__Job__: Identify every line in the data below that contains the string "Babyverden", and copy each of those lines in full.

__Collected data__:

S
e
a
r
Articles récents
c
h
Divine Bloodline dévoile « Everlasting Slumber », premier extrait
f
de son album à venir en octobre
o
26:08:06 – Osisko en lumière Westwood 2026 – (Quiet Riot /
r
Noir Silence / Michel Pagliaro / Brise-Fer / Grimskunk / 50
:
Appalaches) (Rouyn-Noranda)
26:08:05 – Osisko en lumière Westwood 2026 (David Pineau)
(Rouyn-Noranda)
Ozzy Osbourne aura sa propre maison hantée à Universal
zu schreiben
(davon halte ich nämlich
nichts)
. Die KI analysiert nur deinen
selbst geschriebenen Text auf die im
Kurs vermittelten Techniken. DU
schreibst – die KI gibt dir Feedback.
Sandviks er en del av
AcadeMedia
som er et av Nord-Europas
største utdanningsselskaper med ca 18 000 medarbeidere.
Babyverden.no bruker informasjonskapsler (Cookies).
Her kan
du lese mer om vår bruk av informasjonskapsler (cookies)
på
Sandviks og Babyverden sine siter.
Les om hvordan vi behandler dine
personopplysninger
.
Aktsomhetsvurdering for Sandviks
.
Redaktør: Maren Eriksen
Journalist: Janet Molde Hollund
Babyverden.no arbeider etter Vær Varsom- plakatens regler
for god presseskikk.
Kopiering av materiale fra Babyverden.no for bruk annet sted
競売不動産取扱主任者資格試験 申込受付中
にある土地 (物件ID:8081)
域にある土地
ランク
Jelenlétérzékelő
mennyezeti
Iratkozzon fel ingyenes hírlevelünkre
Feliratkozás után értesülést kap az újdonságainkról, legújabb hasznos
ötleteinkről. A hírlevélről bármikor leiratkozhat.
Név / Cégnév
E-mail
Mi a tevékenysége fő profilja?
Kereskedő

__Exercise response__:
Babyverden.no bruker informasjonskapsler (Cookies).
Sandviks og Babyverden sine siter.
Babyverden.no arbeider etter Vær Varsom- plakatens regler
Kopiering av materiale fra Babyverden.no for bruk annet sted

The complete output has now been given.